The thing about baseball more than any other sport is that having played a game, what you most want to do the next day is play it all over again. My aching bones certainly don't want to do it again, but my mind and heart do. But that is never possible (unless you play in the Major Leagues, and have six games a week). And it is certainly not possible for me this time as, in July, my competitive season has come to an end.

It's good to end with something new — and so on my last appearance I finally played my first game as a Herts Hawk. I have been on their roster all year, but spent most of my time trying to offer wisdom and experience (don't laugh) to the Raptors. Sadly it wasn't to be my first win of the season, as we were outplayed by an eight-man Sidewinders team.

The Hawks are a different bag of fish to the Raptors in many ways. There is lots of talent on the team, and it plays with a positive spirit, but is probably disappointed with its results. I played a role in preventing the win this time around, so I am certainly not here to find fault! As further examples of the “value added” plays I was talking about last week, I caught two straightforward fly balls, but dropped two tougher balls which I had run down successfully but then needlessly put on the ground. It all exemplified the frustration I talked about last week.

It was a busy day in the outfield, and early in the game a booming hit came my way. It was sort of a fly ball, but was a little lower and a little faster than that. At first as I backtracked I thought I would make it, though it would be tough. For anyone who saw Ben Zobrist's catch for the Rays yesterday, it would have looked like that. But I didn't reach it, the ball bounced barely a yard shy of the home run fence and skipped over. I kicked myself about that, so you can imagine what I did later when I carefully chased down a shallow fly ball in left-centre, only to see it bobble out of my glove. I'm still not sure how I dropped it — guru Kal said I had overrun it, so he is probably right, but I maybe just didn't squeeze the glove at the right half-second.

I managed to redeem myself with two catches, and by hitting a 2-RBI double — so imagine my vibes when I then dropped another outfield ball! And that was to be my last actual play of the season. D'oh! Again it was shallow, a sinking liner, but I had seen it early and was running in so called off Tak from left field. I maybe took my eye off it as I saw him, though I should stress he did absolutely nothing wrong! Again I reached it and again the ball went down.
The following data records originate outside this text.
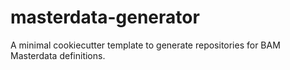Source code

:# masterdata-generator

A minimal cookiecutter template to generate repositories for BAM Masterdata definitions.
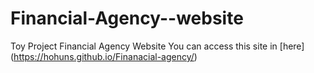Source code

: # Financial-Agency--website
Toy Project Financial Agency Website
You can access this site in [here] (https://hohuns.github.io/Finanacial-agency/)
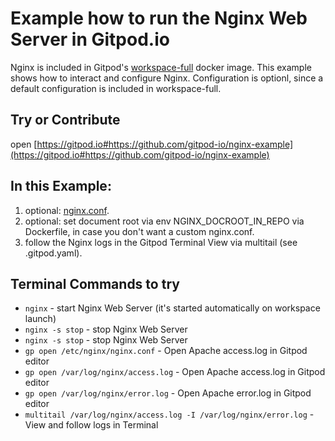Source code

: # Example how to run the Nginx Web Server in Gitpod.io

Nginx is included in Gitpod's [workspace-full](https://hub.docker.com/r/gitpod/workspace-full) docker image.
This example shows how to interact and configure Nginx. Configuration is optionl, since a default configuration is included in workspace-full.

## Try or Contribute

open [https://gitpod.io#https://github.com/gitpod-io/nginx-example](https://gitpod.io#https://github.com/gitpod-io/nginx-example)

## In this Example:

1) optional: [nginx.conf](https://github.com/gitpod-io/nginx-example/blob/master/nginx/nginx.conf).
2) optional: set document root via env NGINX_DOCROOT_IN_REPO via Dockerfile, in case you don't want a custom nginx.conf.
3) follow the Nginx logs in the Gitpod Terminal View via multitail (see .gitpod.yaml).

## Terminal Commands to try
* `nginx` - start Nginx Web Server (it's started automatically on workspace launch)
* `nginx -s stop` - stop Nginx Web Server
* `nginx -s stop` - stop Nginx Web Server
* `gp open /etc/nginx/nginx.conf` - Open Apache access.log in Gitpod editor
* `gp open /var/log/nginx/access.log` - Open Apache access.log in Gitpod editor
* `gp open /var/log/nginx/error.log` - Open Apache error.log in Gitpod editor
* `multitail /var/log/nginx/access.log -I /var/log/nginx/error.log` - View and follow logs in Terminal

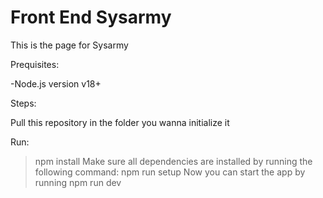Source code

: # Front End Sysarmy

This is the page for Sysarmy

Prequisites:

  -Node.js version v18+

Steps:

Pull this repository in the folder you wanna initialize it

Run:
>npm install
Make sure all dependencies are installed by running the following command:
>npm run setup
Now you can start the app by running
>npm run dev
Other Hawks did a far better job than me, I am happy to say. Perrie made good plays from third base and, perhaps more importantly, smart plays. Knowing instantly where to throw the ball is one of the toughest things on the infield, and he did it with a sixth sense. Simon made a tremendous double play from shortstop, catching a bloop over his shoulder then making the quick throw to get the runner straying off second. And Greg showed me how it's done, taking a pop-up on the first base line even as the runner attempted to crash into him and put him off. He did crash into Greg, and they all went down in a heap, but the catch was made and the inning was over. Single-minded fielding.

So, for me, the season is over. Two weeks of work and then a summer holiday will keep me away from our remaining games. Despite my incessant grumbling on these pages, it has been great fun. Herts still shows the ideal way to play amateur sports — with passion to win, but with the ultimate aim of sharing the joy of playing. Raptors players have really come on, and have stuck with baseball despite learning some tough lessons. I don't think my own game has come on much, although I did get my first experiences of pitching and umpiring. On the positive side, I can say that after two years after stepping away from the outfield I can now volunteer myself to play almost anywhere on the diamond. Maybe next year, I'll be pulling on the tools of ignorance as the league's skinniest catcher …. OK maybe not.